Parsed this file into R through the cleaning script "germinationCleaningFinal.csv" where I changed column names and pivoted wider the germination response data
I then got the comment from Deirdre asking for metadata and to make some more changes so it's closer in format to EGRET
Thus I converted this to an excel file and made a new sheet for the metadata, saving these two separately as .csv in case anyone wanted them as .csv
Parsed the cleaned data into a new cleaning script called "germinationEGRETCorrections.csv" for the final round of touch ups
All cleaning scripts can be found in "scrapeUSDAseedmanual/cleaning" and all intermediate data files can be found in "scrapeUSDAseedmanual/output/earlyIterationDataSheets"
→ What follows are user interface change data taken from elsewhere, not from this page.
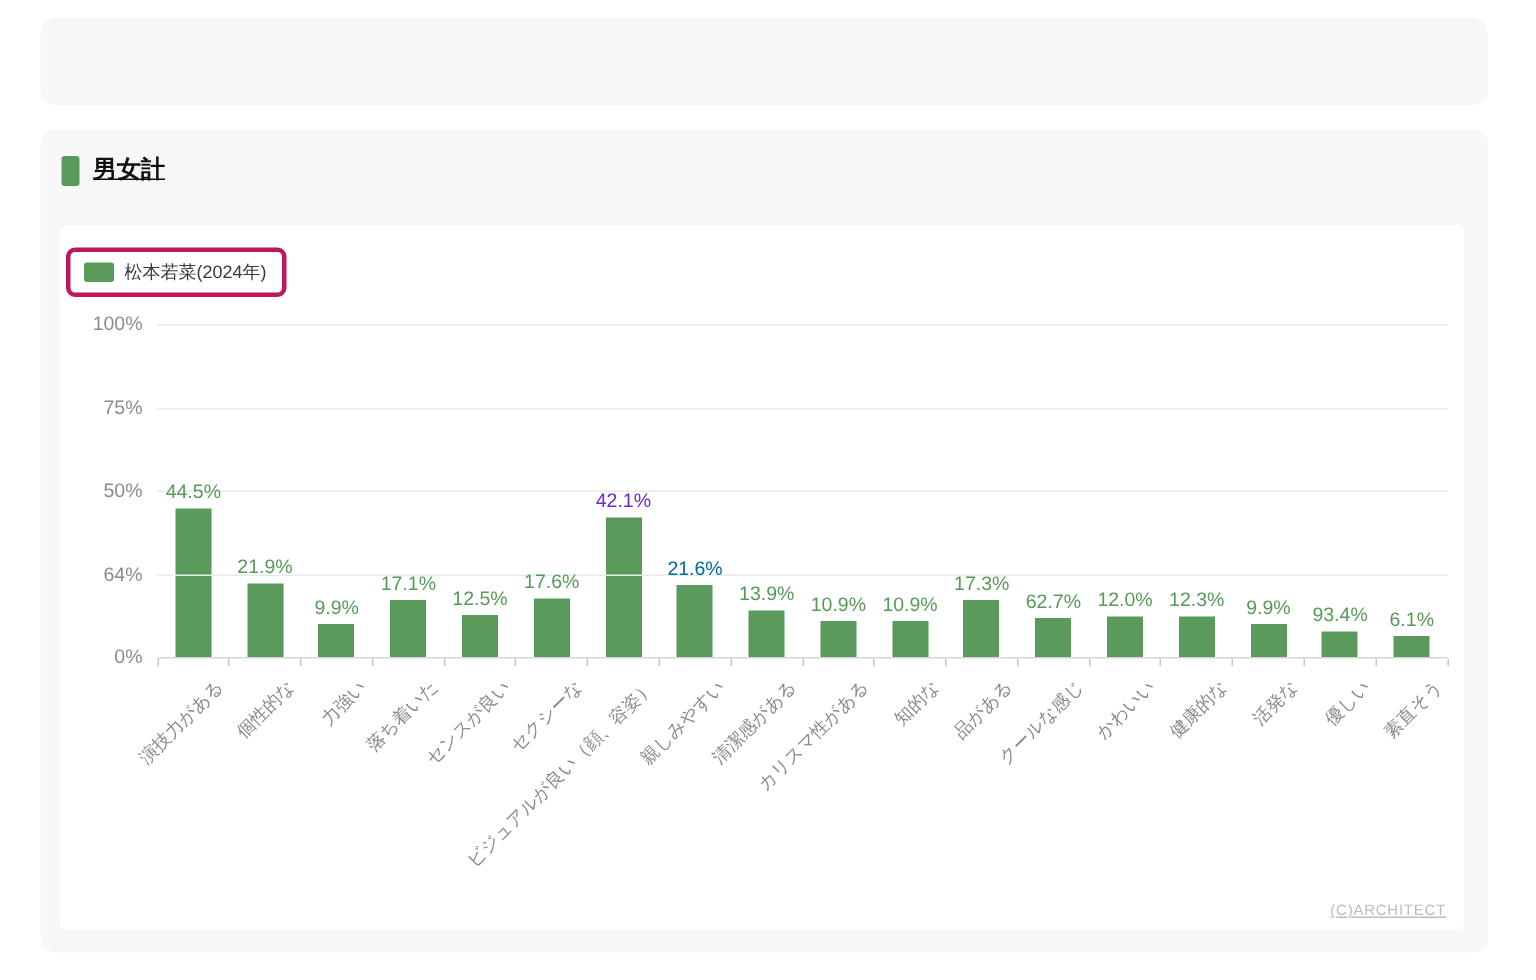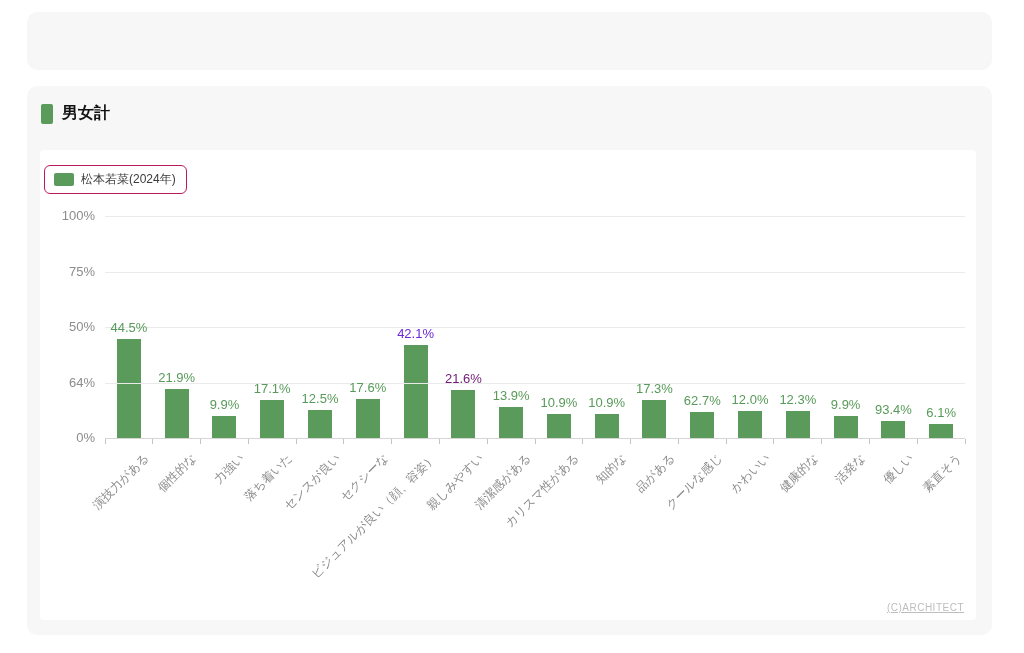--- a/index.html
+++ b/index.html
@@ -15,7 +15,7 @@
   .main-card{left:27px;top:86px;width:965px;height:549px;}
   .section-head{position:absolute;left:14px;top:17px;display:flex;align-items:center;gap:9px;}
   .section-swatch{width:12px;height:20px;border-radius:2px;}
-  .section-title{font-size:16px;font-weight:bold;color:#111;}
+  .section-title{font-size:16px;font-weight:bold;color:#111;text-decoration:underline;}
   .chart-panel{position:absolute;left:13px;top:64px;width:936px;height:470px;background:#ffffff;border-radius:4px;}
   .legend-box{
     position:absolute;left:4px;top:15px;display:inline-flex;align-items:center;gap:7px;

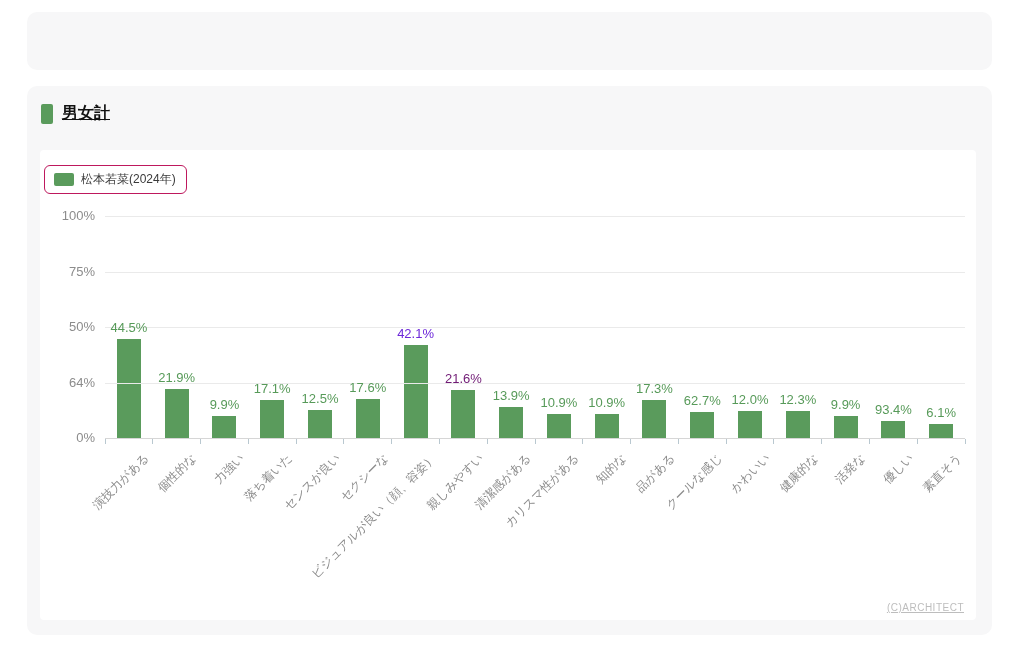--- a/index.html
+++ b/index.html
@@ -19,7 +19,7 @@
   .chart-panel{position:absolute;left:13px;top:64px;width:936px;height:470px;background:#ffffff;border-radius:4px;}
   .legend-box{
     position:absolute;left:4px;top:15px;display:inline-flex;align-items:center;gap:7px;
-    background:#fff;border:1px solid #be185d;border-radius:6px;padding:5px 10px 5px 9px;
+    background:#fff;border:3px solid #be185d;border-radius:6px;padding:5px 10px 5px 9px;
   }
   .legend-swatch{width:20px;height:13px;border-radius:2px;}
   .legend-label{font-size:12px;color:#3a3a3a;}

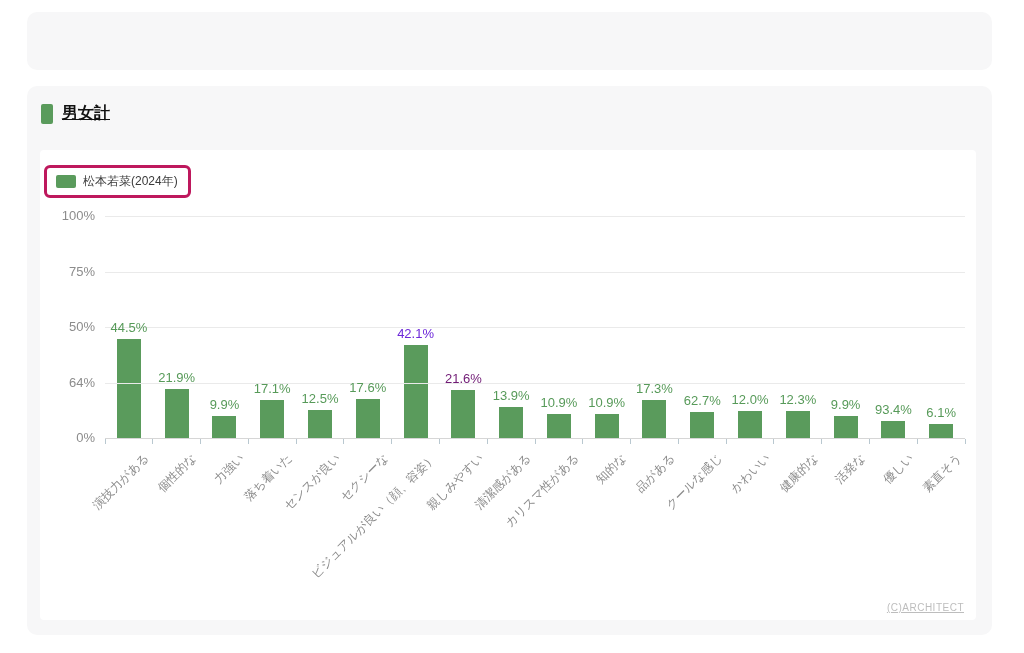--- a/index.html
+++ b/index.html
@@ -105,7 +105,7 @@
             <div class="cat">ビジュアルが良い（顔、容姿）</div>
           </div>
           <div class="col">
-            <div class="val" style="bottom: 51.952px; color: #701a75;">21.6%</div>
+            <div class="val" style="bottom: 51.952px; color: #0369a1;">21.6%</div>
             <div class="bar" style="height: 47.952px; background: rgb(90, 155, 92);"></div>
             <div class="cat">親しみやすい</div>
           </div>

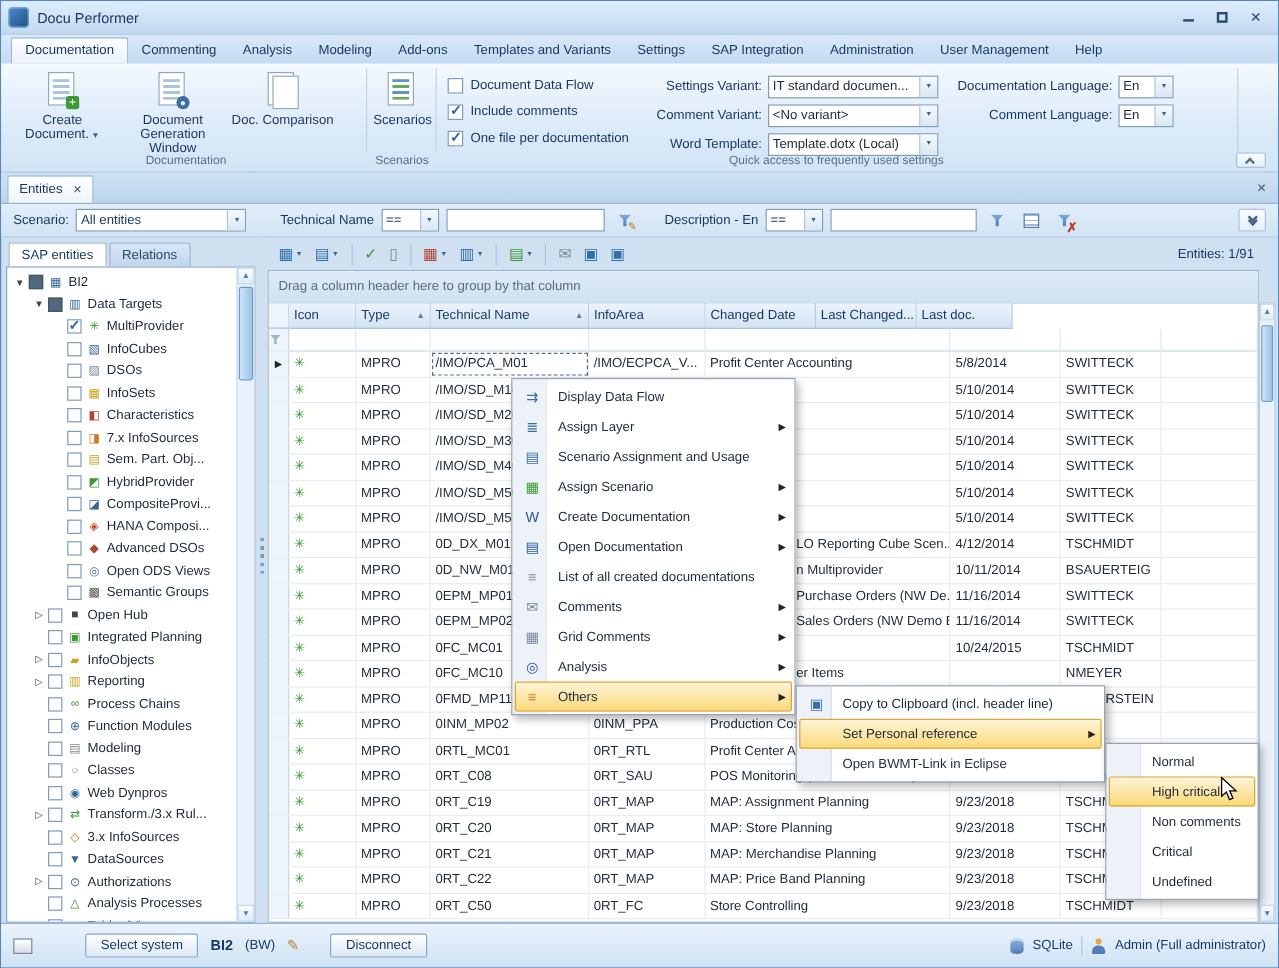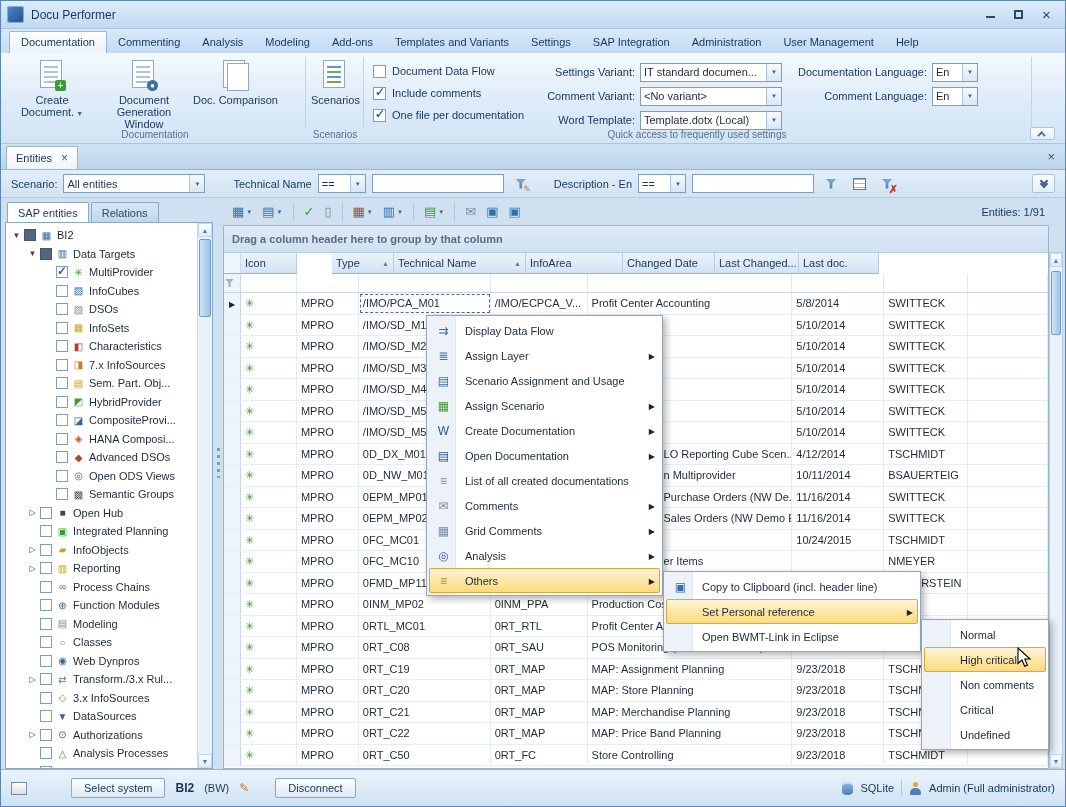--- a/index.html
+++ b/index.html
@@ -130,7 +130,7 @@
   .gridwrap { position:absolute; left:222px; top:224px; width:826px; bottom:37px;
     border:1px solid #98b6d4; background:#fff; overflow:hidden; }
   .groupbar { height:27px; background:linear-gradient(#dfeaf7,#d0e1f2); border-bottom:1px solid #b5cce2;
-    display:flex; align-items:center; padding-left:8px; color:#5a6b80;font-weight:bold; }
+    display:flex; align-items:center; padding-left:8px; color:#5a6b80; }
   .ghead { height:21px; display:flex; }
   .hcell { background:linear-gradient(#ebf3fc,#d3e3f3); border-right:1px solid #b5cce2; border-bottom:1px solid #98b6d4;
     color:#17365d; display:flex; align-items:center; padding:0 4px; overflow:hidden; white-space:nowrap; }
Ideally I would have done this all in 1 script but we came across a couple issues along the way involving data cleaning that Selena was already working on, so we felt it made more sense to start new scripts upon older ones so that we wouldn't be tampering with changes done by hand through Excel.
I forgot to mention that "germinationCleaningFinal.R" gave the output "USDAGerminationCleanedFinal.csv" which was what I used to make the "usdaGerminationMaster.xlsx" file. There's another file in the earlyIterationDataSheets called "usdaGerminationJINJJA.csv" which I made as a backup because my RStudio was bugging out on me during the EGRET correction script writing.